## [PERINTAH LATIHAN]
[1] Salin persis bagian teks psikologi lingkungan dari "Beberapa pendekatan teori" sampai "arousal dengan kinerja.".
[2] Menurut teks psikologi lingkungan, mengapa manusia cenderung mengabaikan sebagian masukan ketika masukan itu melebihi kapasitasnya? Jawab dalam satu sampai tiga kalimat.
[3] Lanjutkan teks psikologi lingkungan mulai setelah kalimat terakhirnya.

───── KUTIPAN TEKS ─────

Pendekatan Teori dan Metode Penelitian Psikologi Lingkungan
A. Pendekatan Teori Psikologi Lingkungan
Ada 3 orientasi teori besar dalam psikologi lingkungan yang menjelaskan dan memprediksi perilaku manusia. Pertama, perilaku disebabkan oleh faktor dalam (deterministik). Dua, perilaku disebabakan faktor lingkungan atau proses belajar. Ketiga, perilaku disebabkan interaksi manusia-lingkungan.
Beberapa pendekatan teori dalam psikologi lingkungan yaitu : Teori Arousal, Teori Stimulus Berlebihan, Teori Kendala Perilaku, Teori Tingkat Adaptasi, Teori Stres Lingkungan, dan Teori Ekologi.
1. Teori Arousal (Arousal Theory)
Arousal (pembangkit) : tingkat keterbangkitan adalah bagian penting dari emosi. Teori ini berpendapat bahwa emosi tingkat tinggi dalam keterbangkitan seperti : kemarahan, ketakutan dan kenikmatan, sedangkan tingkat keterbangkitan yang rendah seperti : kesedihan dan depresi (Dwi Riyanti dan prabowo, 1997). Dalam psikologi lingkungan hubungan antara arousal dengan kinerja.
Menurut Mandler (dalam Hardy dan Hayes, 1985) menjelaskan bahwa emosi muncul pada saat tidak diharapkan atau pada saat rintangan yang tertantang untuk mencapai tujuan yang menimbulkan pengalaman emosional. Perubahan emosi yang secara ekstrim seperti : bergembira dan bergairah pada saat tertentu atau perasaan dukacita. Mandler menamakan sebagai teori interupsi. Manusia memiliki motivasi untuk mencapainya yang disebut “dorongan-keinginan otonomik” fungsinya untuk memunculkan arousal sehingga dapat berubah-ubah dari aktifitas ke satu aktifitas lainya
Menurut sarwono, 1992 dalam psikologi lingkungan hubungan antara arousal dengan kinerja seseorang dijelaskan : tingkat arousal yang rendah akan menghasilkan kinerja yang rendah, makin tinggi tingkat arousal akan menghasilkan kinerja yang tinggi pula.
2. Teori Beban Stimulus (Stimulus Load Theory)
Teori beban stimulus adalah adanya dugaan bahwa manusia memiliki kapasitas yang terbatas dalam memproses informasi. Menurut Cohan (dalam Veitch & Arkkelin, 1995) input (masukan) yang melebihi kapasitas akan cenderung untuk mengabaikan beberapa masukan dan mencurahkan perhatian lebih banyak ke hal lain. Jika kelebihan kapasitas sehingga individu tidak mampu lagi mengatasi kognisinya, maka menyebabkan individu mengalami gangguan kejiwaan seperti merasa tertekan, bosan, dan tidak berdaya. Manusia akan memilih stimulus mana yang akan dipriotaskan atau diabaikan untuk menentukan reaksi-reaksi positif dan negatif terhadap lingkungan.

───── DATA YANG DIBERIKAN ─────

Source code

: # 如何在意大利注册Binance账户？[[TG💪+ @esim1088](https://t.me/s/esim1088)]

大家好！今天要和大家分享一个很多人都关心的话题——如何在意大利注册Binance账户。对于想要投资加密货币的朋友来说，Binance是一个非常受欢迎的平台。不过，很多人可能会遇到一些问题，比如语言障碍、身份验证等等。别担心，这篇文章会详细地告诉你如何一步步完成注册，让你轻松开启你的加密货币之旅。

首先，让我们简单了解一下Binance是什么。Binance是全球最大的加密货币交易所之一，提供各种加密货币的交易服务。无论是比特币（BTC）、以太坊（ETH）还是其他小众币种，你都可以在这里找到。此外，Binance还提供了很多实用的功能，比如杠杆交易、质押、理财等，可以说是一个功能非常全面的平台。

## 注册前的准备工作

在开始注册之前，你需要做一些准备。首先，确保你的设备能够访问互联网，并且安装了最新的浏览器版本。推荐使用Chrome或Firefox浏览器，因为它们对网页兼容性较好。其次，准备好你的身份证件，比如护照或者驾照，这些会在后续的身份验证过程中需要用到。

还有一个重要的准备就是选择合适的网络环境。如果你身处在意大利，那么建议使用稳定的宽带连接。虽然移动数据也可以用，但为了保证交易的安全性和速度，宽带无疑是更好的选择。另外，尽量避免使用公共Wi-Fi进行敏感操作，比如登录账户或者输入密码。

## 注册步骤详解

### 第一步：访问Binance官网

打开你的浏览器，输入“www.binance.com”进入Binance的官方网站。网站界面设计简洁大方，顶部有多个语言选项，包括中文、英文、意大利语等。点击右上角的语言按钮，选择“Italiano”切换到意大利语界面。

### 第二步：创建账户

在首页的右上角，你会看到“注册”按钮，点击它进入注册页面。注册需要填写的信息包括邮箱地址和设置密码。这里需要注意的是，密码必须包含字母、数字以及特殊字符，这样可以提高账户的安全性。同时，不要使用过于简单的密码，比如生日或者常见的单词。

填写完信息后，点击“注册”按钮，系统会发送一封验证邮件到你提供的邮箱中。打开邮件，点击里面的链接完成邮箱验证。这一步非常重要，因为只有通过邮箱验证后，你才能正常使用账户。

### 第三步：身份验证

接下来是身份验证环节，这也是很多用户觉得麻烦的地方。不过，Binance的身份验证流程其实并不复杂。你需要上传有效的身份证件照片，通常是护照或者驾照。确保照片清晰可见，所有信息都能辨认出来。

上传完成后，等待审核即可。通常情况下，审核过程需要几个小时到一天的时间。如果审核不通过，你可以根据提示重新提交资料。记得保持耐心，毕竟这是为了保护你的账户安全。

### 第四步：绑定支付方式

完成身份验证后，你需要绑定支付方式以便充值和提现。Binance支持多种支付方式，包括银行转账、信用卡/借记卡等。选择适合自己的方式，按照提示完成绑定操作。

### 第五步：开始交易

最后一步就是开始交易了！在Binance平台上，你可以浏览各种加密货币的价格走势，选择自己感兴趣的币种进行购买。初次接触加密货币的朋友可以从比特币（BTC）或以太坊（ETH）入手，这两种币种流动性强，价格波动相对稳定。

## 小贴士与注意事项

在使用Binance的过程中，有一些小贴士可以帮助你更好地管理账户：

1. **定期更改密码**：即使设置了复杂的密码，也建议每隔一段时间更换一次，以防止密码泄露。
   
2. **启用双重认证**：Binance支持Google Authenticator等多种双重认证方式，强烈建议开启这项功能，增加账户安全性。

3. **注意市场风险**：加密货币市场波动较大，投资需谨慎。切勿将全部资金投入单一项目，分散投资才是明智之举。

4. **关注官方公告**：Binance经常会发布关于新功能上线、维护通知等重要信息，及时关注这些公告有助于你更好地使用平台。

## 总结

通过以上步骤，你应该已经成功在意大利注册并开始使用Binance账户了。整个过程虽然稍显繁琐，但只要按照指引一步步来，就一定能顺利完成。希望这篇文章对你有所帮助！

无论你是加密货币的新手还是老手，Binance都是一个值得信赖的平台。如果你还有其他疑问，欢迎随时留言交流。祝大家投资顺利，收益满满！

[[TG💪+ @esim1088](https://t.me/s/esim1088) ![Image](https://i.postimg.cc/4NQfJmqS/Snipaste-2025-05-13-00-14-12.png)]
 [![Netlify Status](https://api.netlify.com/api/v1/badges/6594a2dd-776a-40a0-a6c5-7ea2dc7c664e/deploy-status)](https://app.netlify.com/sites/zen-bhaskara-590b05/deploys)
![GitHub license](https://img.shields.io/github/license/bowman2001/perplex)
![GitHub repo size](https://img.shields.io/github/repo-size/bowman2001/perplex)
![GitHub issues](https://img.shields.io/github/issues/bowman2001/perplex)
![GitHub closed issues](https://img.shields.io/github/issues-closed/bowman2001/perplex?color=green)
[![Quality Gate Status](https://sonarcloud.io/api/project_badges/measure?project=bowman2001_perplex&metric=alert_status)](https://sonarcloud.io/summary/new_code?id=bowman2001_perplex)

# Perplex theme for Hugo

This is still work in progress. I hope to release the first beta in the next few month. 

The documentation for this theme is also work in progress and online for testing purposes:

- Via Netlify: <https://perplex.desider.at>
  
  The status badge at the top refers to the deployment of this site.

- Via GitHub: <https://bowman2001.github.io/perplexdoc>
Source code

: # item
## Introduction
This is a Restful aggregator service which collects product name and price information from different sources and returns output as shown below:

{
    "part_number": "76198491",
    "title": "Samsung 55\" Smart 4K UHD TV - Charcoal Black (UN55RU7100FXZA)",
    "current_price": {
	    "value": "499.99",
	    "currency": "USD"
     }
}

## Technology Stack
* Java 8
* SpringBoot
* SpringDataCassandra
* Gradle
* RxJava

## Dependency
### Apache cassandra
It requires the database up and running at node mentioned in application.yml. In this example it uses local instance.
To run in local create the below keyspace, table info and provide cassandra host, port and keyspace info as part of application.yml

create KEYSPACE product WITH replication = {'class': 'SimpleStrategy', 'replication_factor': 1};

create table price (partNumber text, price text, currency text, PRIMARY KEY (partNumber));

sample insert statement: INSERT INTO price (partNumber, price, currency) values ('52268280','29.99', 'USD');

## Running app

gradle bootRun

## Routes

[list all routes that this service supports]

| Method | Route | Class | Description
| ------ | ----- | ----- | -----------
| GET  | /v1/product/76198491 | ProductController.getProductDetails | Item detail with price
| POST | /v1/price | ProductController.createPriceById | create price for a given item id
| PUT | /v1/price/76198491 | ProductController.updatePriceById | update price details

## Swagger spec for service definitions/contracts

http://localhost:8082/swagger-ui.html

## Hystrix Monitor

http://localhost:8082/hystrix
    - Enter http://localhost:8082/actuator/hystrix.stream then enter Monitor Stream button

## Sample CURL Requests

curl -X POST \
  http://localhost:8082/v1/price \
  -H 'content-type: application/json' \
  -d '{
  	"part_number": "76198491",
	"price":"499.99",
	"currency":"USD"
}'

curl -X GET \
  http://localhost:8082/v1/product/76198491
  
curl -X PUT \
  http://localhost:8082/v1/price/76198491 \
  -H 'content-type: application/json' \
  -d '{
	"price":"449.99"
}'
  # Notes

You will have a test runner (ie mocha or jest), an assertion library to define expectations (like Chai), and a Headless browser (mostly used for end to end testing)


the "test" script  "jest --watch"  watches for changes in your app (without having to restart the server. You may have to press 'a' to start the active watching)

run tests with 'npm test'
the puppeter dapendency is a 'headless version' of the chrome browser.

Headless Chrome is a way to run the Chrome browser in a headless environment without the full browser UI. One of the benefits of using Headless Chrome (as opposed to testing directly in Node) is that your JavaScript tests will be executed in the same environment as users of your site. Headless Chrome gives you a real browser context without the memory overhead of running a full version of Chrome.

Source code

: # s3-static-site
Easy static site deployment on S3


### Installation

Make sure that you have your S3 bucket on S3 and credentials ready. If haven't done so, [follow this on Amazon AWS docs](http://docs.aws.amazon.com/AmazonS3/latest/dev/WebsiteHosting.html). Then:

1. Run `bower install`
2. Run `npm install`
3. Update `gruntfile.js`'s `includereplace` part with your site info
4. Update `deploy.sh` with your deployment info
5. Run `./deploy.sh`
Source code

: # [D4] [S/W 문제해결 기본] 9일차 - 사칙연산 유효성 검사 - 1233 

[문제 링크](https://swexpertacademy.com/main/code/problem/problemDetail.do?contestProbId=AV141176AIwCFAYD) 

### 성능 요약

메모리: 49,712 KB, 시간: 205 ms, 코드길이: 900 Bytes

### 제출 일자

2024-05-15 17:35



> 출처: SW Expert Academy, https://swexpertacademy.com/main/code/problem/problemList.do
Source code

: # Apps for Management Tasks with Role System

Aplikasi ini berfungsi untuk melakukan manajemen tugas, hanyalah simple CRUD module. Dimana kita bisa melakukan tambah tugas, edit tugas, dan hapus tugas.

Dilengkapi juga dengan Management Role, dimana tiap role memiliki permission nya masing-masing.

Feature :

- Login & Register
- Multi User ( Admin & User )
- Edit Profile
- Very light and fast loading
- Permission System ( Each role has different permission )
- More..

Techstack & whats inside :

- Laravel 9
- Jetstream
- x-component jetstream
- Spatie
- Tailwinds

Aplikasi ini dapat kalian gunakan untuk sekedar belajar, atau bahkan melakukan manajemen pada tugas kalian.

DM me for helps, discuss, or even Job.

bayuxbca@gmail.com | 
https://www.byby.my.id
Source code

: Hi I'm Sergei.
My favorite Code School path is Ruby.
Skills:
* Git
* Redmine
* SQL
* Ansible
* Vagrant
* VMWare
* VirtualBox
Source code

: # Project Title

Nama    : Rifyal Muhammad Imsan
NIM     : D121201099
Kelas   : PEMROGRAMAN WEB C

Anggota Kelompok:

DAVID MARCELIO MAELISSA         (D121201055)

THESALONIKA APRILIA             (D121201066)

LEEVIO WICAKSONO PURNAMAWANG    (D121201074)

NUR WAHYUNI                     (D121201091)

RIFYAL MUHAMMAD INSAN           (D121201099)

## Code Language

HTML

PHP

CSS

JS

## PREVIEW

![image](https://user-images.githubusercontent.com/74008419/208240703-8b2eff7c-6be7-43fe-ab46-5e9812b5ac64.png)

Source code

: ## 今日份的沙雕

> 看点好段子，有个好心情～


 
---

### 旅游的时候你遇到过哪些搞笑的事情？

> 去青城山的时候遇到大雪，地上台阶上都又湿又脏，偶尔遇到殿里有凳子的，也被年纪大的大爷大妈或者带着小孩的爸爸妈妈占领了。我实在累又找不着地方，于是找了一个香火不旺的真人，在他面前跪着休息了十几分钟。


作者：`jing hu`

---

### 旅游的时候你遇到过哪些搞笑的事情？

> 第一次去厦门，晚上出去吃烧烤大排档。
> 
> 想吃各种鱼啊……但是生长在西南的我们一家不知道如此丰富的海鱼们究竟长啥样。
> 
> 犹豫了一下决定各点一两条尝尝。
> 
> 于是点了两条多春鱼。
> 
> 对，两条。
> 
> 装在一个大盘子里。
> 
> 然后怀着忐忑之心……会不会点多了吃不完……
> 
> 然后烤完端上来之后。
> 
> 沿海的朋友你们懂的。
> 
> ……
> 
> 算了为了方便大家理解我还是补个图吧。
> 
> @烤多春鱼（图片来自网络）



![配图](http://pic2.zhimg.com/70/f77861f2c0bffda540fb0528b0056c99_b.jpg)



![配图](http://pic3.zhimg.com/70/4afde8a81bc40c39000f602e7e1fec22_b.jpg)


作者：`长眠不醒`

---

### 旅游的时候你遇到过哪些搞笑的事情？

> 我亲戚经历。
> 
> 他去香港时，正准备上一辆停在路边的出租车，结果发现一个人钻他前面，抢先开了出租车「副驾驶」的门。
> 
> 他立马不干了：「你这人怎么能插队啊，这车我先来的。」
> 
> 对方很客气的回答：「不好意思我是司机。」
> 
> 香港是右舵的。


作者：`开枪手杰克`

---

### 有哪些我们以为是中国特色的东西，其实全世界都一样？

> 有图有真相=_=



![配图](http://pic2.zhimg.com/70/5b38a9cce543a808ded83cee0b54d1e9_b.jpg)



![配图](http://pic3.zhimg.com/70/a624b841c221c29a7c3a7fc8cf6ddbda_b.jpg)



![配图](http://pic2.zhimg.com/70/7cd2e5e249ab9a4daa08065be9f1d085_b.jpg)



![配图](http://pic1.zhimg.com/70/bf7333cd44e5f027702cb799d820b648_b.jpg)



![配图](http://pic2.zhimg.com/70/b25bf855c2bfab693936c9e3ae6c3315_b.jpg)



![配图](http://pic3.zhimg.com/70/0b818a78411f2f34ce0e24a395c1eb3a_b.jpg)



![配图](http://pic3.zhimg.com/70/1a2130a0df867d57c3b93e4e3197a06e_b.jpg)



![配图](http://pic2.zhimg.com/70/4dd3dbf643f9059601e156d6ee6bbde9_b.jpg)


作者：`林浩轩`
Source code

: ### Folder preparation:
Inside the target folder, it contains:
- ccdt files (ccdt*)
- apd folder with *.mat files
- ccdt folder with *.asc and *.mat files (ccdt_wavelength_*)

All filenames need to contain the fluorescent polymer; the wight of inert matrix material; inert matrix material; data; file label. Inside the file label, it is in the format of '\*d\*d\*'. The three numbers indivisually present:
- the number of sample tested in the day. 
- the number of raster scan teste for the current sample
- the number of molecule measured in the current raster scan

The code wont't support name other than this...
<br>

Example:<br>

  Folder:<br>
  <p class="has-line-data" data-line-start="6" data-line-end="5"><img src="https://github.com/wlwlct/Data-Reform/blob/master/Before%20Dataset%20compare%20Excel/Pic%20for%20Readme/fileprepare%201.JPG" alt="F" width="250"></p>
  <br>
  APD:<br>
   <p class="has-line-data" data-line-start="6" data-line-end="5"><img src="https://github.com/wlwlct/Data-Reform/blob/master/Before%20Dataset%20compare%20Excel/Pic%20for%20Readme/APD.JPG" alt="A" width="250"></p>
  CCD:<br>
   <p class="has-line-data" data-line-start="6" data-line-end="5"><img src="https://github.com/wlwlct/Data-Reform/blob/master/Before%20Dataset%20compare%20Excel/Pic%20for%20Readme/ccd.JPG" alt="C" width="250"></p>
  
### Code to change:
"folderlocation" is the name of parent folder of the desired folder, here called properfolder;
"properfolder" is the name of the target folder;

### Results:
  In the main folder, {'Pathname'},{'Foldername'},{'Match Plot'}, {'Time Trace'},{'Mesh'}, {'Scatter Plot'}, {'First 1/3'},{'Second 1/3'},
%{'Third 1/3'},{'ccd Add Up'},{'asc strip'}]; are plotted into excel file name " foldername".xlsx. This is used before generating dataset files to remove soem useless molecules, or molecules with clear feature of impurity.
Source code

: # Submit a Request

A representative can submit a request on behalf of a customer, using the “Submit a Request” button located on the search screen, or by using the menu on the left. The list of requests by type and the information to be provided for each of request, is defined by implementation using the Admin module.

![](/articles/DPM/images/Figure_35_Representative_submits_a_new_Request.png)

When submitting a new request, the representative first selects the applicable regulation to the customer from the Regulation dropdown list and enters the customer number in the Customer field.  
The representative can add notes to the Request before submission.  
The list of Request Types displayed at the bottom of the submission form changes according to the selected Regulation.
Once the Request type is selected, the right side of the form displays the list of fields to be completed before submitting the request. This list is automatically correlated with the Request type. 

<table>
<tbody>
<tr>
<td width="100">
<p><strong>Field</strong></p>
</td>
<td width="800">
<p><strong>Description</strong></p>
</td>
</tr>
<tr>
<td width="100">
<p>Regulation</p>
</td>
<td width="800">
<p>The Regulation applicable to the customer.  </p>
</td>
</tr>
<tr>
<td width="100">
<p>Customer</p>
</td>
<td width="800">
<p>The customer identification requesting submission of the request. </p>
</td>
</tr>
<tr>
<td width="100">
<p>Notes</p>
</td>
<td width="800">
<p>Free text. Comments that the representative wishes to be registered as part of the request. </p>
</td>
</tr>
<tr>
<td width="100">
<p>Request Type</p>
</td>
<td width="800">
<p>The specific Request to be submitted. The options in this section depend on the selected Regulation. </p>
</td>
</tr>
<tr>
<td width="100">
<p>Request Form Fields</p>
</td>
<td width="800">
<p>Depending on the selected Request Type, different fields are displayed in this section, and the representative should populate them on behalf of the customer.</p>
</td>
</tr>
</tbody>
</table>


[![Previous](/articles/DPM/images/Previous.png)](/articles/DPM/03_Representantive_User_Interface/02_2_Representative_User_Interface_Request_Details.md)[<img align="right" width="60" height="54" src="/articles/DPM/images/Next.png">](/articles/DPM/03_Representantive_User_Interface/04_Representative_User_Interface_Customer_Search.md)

─────

## [JAWABAN PER TUGAS]
[1]
Beberapa pendekatan teori dalam psikologi lingkungan yaitu : Teori Arousal, Teori Stimulus Berlebihan, Teori Kendala Perilaku, Teori Tingkat Adaptasi, Teori Stres Lingkungan, dan Teori Ekologi.
1. Teori Arousal (Arousal Theory)
Arousal (pembangkit) : tingkat keterbangkitan adalah bagian penting dari emosi. Teori ini berpendapat bahwa emosi tingkat tinggi dalam keterbangkitan seperti : kemarahan, ketakutan dan kenikmatan, sedangkan tingkat keterbangkitan yang rendah seperti : kesedihan dan depresi (Dwi Riyanti dan prabowo, 1997). Dalam psikologi lingkungan hubungan antara arousal dengan kinerja.

[2] Manusia diduga memiliki kapasitas yang terbatas dalam memproses informasi. Karena itu, masukan yang melebihi kapasitas membuat orang mengabaikan sebagian masukan dan mencurahkan perhatian lebih banyak ke hal lain.

[3]
Teori ini juga mempelajari pengaruh stimulus lingkungan yang kurang menguntungkan. Perilaku-perulaku yang muncul dalam situasi tertentu ada yang understimulus ataupun berbalik menjadi overstimulus.
3. Teori Kendala Perilaku (Behavioral Constrain Theory)
Teori Kendala Perilaku membahas tentang kenyataan, atau perasaan, kesan yang terbatas dari individu terhadap lingkungan. Menurut Stokols (dalam Veitch & Arkkelin, 1995) lingkungan dapat mencegah, mencampuri, atau membatasi membatasi perilaku penghuni. Teori ini berkenyakinan dalam situasi tertentu seseorang benar-benar kehilangna beberapa tingkat kendali lingkunganya.
Brem-brem (dalam Veitch & Arkkelin, 1995) memiliki enomena ini beistilah reakstansi psikologi (psycological reanctance). Berpendapat ketika merasakan bahwa kita sedang kehilangan kontrol atau kendali terhadap lingkungan, berawal dari merasa dalam diri yang tidak nyaman kemudian mencoba menekankan lagi fungsi kendali kita.
Sarwono (1992) menjelaskan situasi yang tidak menyenangkan jika pilihan alternatif tidak ada, atau bertingkahlaku alternatif lain yang dicoba untuk dikakukannya ternyata gagal dalam mengatasinya dan terjadi berulangkali, maka akan memunculkan perasaan putus asa ataupun tidak berdaya. Ketidakberdayaan inilah yang disebut learned helplessness (ketidakberdayaan yang dipelajari).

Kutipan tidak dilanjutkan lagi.